WHAT YOU ARE ASKED TO DO: Please print all of the entries, matching them exactly.

Saved data entries:
==*==
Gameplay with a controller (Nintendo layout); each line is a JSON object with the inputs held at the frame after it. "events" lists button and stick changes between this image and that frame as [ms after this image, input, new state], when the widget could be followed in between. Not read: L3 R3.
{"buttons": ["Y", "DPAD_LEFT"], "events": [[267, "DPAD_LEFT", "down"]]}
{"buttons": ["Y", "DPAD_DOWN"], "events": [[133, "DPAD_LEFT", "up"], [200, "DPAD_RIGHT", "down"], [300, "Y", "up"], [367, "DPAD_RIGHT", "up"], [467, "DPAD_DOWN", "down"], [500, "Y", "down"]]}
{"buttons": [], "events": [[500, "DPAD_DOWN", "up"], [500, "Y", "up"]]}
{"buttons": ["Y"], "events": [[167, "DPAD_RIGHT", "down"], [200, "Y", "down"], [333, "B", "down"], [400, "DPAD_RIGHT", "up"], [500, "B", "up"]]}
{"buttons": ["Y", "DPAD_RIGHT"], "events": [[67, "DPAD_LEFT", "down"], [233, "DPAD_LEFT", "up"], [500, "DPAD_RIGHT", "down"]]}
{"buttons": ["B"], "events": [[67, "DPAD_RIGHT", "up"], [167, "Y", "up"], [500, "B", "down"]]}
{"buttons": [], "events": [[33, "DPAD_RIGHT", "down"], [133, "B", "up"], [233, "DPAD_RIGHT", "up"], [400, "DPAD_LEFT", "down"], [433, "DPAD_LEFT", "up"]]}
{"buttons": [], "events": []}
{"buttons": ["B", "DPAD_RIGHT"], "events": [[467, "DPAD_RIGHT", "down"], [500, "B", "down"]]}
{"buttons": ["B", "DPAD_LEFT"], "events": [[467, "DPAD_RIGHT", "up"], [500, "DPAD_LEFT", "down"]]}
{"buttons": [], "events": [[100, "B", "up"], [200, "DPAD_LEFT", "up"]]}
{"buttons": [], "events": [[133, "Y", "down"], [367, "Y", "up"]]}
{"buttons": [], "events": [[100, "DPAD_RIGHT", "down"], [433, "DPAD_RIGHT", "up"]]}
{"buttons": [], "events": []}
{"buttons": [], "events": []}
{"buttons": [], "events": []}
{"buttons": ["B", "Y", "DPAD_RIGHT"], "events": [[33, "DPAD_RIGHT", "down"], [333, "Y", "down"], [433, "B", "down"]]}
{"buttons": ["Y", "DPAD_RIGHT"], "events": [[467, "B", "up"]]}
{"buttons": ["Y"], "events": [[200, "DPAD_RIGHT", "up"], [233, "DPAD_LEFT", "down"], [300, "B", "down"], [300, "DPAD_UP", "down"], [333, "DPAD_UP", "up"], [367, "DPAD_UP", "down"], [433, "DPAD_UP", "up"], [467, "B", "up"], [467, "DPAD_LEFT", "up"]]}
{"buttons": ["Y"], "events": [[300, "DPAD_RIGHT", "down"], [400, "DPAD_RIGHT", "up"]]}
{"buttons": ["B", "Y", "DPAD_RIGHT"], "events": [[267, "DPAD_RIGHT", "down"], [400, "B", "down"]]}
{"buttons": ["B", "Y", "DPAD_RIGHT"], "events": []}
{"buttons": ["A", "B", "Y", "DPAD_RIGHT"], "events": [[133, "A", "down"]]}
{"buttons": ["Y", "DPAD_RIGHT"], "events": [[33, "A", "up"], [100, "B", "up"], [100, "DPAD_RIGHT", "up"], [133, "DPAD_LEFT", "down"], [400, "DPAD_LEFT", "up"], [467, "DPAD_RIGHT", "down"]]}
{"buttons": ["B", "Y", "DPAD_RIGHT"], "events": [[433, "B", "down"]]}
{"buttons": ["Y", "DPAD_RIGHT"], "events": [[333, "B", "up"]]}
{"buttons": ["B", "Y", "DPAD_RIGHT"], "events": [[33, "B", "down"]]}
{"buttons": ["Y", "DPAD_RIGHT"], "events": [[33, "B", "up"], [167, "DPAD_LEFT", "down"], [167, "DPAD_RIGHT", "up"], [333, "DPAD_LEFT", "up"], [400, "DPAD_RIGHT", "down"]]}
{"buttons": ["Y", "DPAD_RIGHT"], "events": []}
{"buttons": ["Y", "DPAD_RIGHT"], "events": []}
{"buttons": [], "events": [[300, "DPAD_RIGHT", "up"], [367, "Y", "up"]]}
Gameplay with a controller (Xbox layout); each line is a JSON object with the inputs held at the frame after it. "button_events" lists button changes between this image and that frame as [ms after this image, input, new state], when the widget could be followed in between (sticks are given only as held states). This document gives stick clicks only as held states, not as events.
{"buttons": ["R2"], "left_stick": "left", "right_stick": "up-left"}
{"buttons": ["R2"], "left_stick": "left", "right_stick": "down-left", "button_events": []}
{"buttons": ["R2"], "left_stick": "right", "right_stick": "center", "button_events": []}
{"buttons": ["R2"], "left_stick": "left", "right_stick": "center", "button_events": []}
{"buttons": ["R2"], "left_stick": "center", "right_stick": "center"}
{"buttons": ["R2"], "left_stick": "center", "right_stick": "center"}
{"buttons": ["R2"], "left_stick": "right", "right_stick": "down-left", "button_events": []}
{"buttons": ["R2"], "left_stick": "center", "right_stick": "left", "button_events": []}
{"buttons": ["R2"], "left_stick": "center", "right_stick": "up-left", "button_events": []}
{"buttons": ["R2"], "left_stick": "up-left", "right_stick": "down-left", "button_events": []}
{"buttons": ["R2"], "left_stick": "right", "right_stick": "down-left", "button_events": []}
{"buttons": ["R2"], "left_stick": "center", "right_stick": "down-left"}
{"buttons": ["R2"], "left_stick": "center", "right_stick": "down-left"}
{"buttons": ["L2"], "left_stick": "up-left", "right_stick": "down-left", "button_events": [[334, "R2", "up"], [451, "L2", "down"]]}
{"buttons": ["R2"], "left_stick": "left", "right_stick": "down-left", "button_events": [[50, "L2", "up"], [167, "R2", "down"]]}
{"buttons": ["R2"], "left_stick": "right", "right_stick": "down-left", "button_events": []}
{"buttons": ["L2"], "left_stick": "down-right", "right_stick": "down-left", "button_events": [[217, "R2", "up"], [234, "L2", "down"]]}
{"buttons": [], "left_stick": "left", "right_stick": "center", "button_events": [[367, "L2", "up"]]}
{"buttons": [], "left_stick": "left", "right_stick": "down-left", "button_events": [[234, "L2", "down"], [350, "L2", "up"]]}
==*==
RESULT FOR THIS EXERCISE:
Gameplay with a controller (Nintendo layout); each line is a JSON object with the inputs held at the frame after it. "events" lists button and stick changes between this image and that frame as [ms after this image, input, new state], when the widget could be followed in between. Not read: L3 R3.
{"buttons": ["Y", "DPAD_LEFT"], "events": [[267, "DPAD_LEFT", "down"]]}
{"buttons": ["Y", "DPAD_DOWN"], "events": [[133, "DPAD_LEFT", "up"], [200, "DPAD_RIGHT", "down"], [300, "Y", "up"], [367, "DPAD_RIGHT", "up"], [467, "DPAD_DOWN", "down"], [500, "Y", "down"]]}
{"buttons": [], "events": [[500, "DPAD_DOWN", "up"], [500, "Y", "up"]]}
{"buttons": ["Y"], "events": [[167, "DPAD_RIGHT", "down"], [200, "Y", "down"], [333, "B", "down"], [400, "DPAD_RIGHT", "up"], [500, "B", "up"]]}
{"buttons": ["Y", "DPAD_RIGHT"], "events": [[67, "DPAD_LEFT", "down"], [233, "DPAD_LEFT", "up"], [500, "DPAD_RIGHT", "down"]]}
{"buttons": ["B"], "events": [[67, "DPAD_RIGHT", "up"], [167, "Y", "up"], [500, "B", "down"]]}
{"buttons": [], "events": [[33, "DPAD_RIGHT", "down"], [133, "B", "up"], [233, "DPAD_RIGHT", "up"], [400, "DPAD_LEFT", "down"], [433, "DPAD_LEFT", "up"]]}
{"buttons": [], "events": []}
{"buttons": ["B", "DPAD_RIGHT"], "events": [[467, "DPAD_RIGHT", "down"], [500, "B", "down"]]}
{"buttons": ["B", "DPAD_LEFT"], "events": [[467, "DPAD_RIGHT", "up"], [500, "DPAD_LEFT", "down"]]}
{"buttons": [], "events": [[100, "B", "up"], [200, "DPAD_LEFT", "up"]]}
{"buttons": [], "events": [[133, "Y", "down"], [367, "Y", "up"]]}
{"buttons": [], "events": [[100, "DPAD_RIGHT", "down"], [433, "DPAD_RIGHT", "up"]]}
{"buttons": [], "events": []}
{"buttons": [], "events": []}
{"buttons": [], "events": []}
{"buttons": ["B", "Y", "DPAD_RIGHT"], "events": [[33, "DPAD_RIGHT", "down"], [333, "Y", "down"], [433, "B", "down"]]}
{"buttons": ["Y", "DPAD_RIGHT"], "events": [[467, "B", "up"]]}
{"buttons": ["Y"], "events": [[200, "DPAD_RIGHT", "up"], [233, "DPAD_LEFT", "down"], [300, "B", "down"], [300, "DPAD_UP", "down"], [333, "DPAD_UP", "up"], [367, "DPAD_UP", "down"], [433, "DPAD_UP", "up"], [467, "B", "up"], [467, "DPAD_LEFT", "up"]]}
{"buttons": ["Y"], "events": [[300, "DPAD_RIGHT", "down"], [400, "DPAD_RIGHT", "up"]]}
{"buttons": ["B", "Y", "DPAD_RIGHT"], "events": [[267, "DPAD_RIGHT", "down"], [400, "B", "down"]]}
{"buttons": ["B", "Y", "DPAD_RIGHT"], "events": []}
{"buttons": ["A", "B", "Y", "DPAD_RIGHT"], "events": [[133, "A", "down"]]}
{"buttons": ["Y", "DPAD_RIGHT"], "events": [[33, "A", "up"], [100, "B", "up"], [100, "DPAD_RIGHT", "up"], [133, "DPAD_LEFT", "down"], [400, "DPAD_LEFT", "up"], [467, "DPAD_RIGHT", "down"]]}
{"buttons": ["B", "Y", "DPAD_RIGHT"], "events": [[433, "B", "down"]]}
{"buttons": ["Y", "DPAD_RIGHT"], "events": [[333, "B", "up"]]}
{"buttons": ["B", "Y", "DPAD_RIGHT"], "events": [[33, "B", "down"]]}
{"buttons": ["Y", "DPAD_RIGHT"], "events": [[33, "B", "up"], [167, "DPAD_LEFT", "down"], [167, "DPAD_RIGHT", "up"], [333, "DPAD_LEFT", "up"], [400, "DPAD_RIGHT", "down"]]}
{"buttons": ["Y", "DPAD_RIGHT"], "events": []}
{"buttons": ["Y", "DPAD_RIGHT"], "events": []}
{"buttons": [], "events": [[300, "DPAD_RIGHT", "up"], [367, "Y", "up"]]}
Gameplay with a controller (Xbox layout); each line is a JSON object with the inputs held at the frame after it. "button_events" lists button changes between this image and that frame as [ms after this image, input, new state], when the widget could be followed in between (sticks are given only as held states). This document gives stick clicks only as held states, not as events.
{"buttons": ["R2"], "left_stick": "left", "right_stick": "up-left"}
{"buttons": ["R2"], "left_stick": "left", "right_stick": "down-left", "button_events": []}
{"buttons": ["R2"], "left_stick": "right", "right_stick": "center", "button_events": []}
{"buttons": ["R2"], "left_stick": "left", "right_stick": "center", "button_events": []}
{"buttons": ["R2"], "left_stick": "center", "right_stick": "center"}
{"buttons": ["R2"], "left_stick": "center", "right_stick": "center"}
{"buttons": ["R2"], "left_stick": "right", "right_stick": "down-left", "button_events": []}
{"buttons": ["R2"], "left_stick": "center", "right_stick": "left", "button_events": []}
{"buttons": ["R2"], "left_stick": "center", "right_stick": "up-left", "button_events": []}
{"buttons": ["R2"], "left_stick": "up-left", "right_stick": "down-left", "button_events": []}
{"buttons": ["R2"], "left_stick": "right", "right_stick": "down-left", "button_events": []}
{"buttons": ["R2"], "left_stick": "center", "right_stick": "down-left"}
{"buttons": ["R2"], "left_stick": "center", "right_stick": "down-left"}
{"buttons": ["L2"], "left_stick": "up-left", "right_stick": "down-left", "button_events": [[334, "R2", "up"], [451, "L2", "down"]]}
{"buttons": ["R2"], "left_stick": "left", "right_stick": "down-left", "button_events": [[50, "L2", "up"], [167, "R2", "down"]]}
{"buttons": ["R2"], "left_stick": "right", "right_stick": "down-left", "button_events": []}
{"buttons": ["L2"], "left_stick": "down-right", "right_stick": "down-left", "button_events": [[217, "R2", "up"], [234, "L2", "down"]]}
{"buttons": [], "left_stick": "left", "right_stick": "center", "button_events": [[367, "L2", "up"]]}
{"buttons": [], "left_stick": "left", "right_stick": "down-left", "button_events": [[234, "L2", "down"], [350, "L2", "up"]]}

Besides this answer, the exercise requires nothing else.